In Good Eats, Alton Brown used a sponge to make his white bread. He said it would help develop flavor. So I did the same. I follow Alton's techniques, but Joy of Cooking's recipes.
Sponge
yields 1 cup
1/2 C water
1/2 t yeast
3/4 C flour
Alton's technique is to use mix this together and store in the refrigerator overnight. So I did.
Bread
1 C sponge
2 C water. Tip: if using sponge from refrigerator, then use water at about 105°
4 1/2 C flour
1 T Salt
Joy of Cooking called for bread flour. I didn't have any. I used standard all purpose.
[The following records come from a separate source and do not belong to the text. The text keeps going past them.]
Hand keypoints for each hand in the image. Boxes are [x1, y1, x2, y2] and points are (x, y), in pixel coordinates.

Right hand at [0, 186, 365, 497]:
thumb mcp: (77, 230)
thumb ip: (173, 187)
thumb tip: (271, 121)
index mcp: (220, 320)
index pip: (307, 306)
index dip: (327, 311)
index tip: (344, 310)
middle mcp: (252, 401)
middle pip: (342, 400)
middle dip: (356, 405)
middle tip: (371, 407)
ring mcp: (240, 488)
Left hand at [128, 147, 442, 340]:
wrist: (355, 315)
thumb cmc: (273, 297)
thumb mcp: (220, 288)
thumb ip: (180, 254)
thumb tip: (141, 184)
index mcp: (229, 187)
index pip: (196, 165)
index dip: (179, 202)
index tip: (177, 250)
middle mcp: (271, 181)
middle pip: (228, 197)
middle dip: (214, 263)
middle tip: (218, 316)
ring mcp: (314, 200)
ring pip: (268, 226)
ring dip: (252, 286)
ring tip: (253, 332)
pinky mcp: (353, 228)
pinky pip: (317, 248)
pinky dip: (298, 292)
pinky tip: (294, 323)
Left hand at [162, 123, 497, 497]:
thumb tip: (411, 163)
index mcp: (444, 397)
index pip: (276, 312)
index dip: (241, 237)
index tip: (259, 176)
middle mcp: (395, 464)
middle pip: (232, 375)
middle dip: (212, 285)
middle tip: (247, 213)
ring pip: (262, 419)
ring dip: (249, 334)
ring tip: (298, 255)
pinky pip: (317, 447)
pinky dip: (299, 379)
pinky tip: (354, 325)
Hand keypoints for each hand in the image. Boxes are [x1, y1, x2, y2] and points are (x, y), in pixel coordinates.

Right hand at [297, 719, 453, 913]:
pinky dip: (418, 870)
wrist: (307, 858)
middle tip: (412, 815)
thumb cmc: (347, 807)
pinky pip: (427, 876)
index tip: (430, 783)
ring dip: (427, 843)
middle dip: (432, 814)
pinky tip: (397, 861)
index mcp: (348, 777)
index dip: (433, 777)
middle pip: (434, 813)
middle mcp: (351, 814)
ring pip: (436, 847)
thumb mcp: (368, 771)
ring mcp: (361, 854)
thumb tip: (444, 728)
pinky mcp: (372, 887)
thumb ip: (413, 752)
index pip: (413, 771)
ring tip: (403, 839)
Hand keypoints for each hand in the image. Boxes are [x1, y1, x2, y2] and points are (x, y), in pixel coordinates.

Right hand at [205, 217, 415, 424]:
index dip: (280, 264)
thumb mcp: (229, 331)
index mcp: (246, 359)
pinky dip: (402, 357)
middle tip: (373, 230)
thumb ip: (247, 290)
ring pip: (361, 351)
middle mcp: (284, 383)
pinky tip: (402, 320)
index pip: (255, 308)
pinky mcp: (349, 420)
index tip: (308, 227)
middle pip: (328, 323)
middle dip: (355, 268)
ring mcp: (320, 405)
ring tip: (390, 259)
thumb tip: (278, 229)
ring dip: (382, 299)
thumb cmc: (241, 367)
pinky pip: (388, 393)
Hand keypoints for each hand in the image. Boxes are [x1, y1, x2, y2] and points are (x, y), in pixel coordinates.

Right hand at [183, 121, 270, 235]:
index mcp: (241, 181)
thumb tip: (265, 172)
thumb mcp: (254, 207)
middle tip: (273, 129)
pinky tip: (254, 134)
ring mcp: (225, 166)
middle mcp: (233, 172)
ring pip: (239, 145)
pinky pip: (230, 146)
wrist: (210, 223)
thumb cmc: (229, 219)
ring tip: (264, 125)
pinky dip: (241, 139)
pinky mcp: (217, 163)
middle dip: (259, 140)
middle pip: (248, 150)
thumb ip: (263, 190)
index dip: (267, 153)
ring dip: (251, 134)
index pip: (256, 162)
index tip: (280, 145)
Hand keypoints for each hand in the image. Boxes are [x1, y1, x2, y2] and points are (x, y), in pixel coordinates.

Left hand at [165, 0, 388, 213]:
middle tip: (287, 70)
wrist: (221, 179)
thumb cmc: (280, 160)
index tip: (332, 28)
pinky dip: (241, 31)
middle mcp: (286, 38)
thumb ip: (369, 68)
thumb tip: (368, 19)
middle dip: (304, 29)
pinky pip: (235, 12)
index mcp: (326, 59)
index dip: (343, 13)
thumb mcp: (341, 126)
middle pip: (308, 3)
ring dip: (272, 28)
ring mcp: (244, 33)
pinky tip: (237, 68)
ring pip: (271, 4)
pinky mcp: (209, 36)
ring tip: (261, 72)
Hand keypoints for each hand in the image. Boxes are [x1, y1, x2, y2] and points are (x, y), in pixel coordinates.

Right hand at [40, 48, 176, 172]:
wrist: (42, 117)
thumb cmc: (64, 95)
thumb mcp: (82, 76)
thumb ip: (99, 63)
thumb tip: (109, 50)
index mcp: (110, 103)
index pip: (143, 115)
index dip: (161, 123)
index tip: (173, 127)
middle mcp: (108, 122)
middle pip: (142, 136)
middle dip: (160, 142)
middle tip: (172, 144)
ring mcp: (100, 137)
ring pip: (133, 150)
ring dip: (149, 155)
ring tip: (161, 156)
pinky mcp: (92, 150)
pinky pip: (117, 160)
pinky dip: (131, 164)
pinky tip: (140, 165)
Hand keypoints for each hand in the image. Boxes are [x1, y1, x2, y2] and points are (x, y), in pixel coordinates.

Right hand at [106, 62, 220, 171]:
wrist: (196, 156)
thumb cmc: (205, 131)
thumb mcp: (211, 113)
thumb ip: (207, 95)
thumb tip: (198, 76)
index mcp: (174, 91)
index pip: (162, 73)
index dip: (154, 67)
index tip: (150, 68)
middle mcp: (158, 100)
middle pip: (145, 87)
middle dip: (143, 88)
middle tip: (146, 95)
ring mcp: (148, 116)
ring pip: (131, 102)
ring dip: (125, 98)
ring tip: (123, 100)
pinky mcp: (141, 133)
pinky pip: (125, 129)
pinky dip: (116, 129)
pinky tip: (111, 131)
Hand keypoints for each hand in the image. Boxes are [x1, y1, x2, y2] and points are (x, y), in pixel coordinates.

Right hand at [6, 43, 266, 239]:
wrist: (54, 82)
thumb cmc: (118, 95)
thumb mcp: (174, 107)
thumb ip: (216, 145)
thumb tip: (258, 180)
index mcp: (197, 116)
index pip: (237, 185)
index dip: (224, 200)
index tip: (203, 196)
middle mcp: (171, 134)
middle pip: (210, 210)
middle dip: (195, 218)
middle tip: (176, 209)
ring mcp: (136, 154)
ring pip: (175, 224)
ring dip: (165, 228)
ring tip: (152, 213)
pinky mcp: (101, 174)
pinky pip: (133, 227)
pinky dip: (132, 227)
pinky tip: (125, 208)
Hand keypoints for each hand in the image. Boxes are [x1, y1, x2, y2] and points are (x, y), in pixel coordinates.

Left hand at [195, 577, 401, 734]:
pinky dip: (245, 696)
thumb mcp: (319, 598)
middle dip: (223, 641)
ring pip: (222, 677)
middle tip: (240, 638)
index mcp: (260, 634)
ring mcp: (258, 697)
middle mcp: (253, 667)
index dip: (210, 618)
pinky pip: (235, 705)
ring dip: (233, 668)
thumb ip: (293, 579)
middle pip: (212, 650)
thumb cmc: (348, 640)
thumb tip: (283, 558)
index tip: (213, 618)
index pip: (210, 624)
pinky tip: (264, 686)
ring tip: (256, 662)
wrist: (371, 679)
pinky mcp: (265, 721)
Here is the sponge starter
All the players
Joy of Cooking says "the dough should feel sticky to the touch, but not actually stick to your hands." I don't think I followed that recommendation, which is why I didn't get a high final rise.
Starting the first rise
3 hours laters in my oven. This was a good rise. I was very happy with it. Notice the rubber band is an Alton Brown technique to aid in measuring volume growth
After a little hand kneading and "punching down", I shaped and panned the bread.
They rise again. This was a decent rise. I am thinking it should be more. Perhaps I need to be more patient or not have so sticky of dough. That very sticky dough might not have been able to hold its weight as it expanded.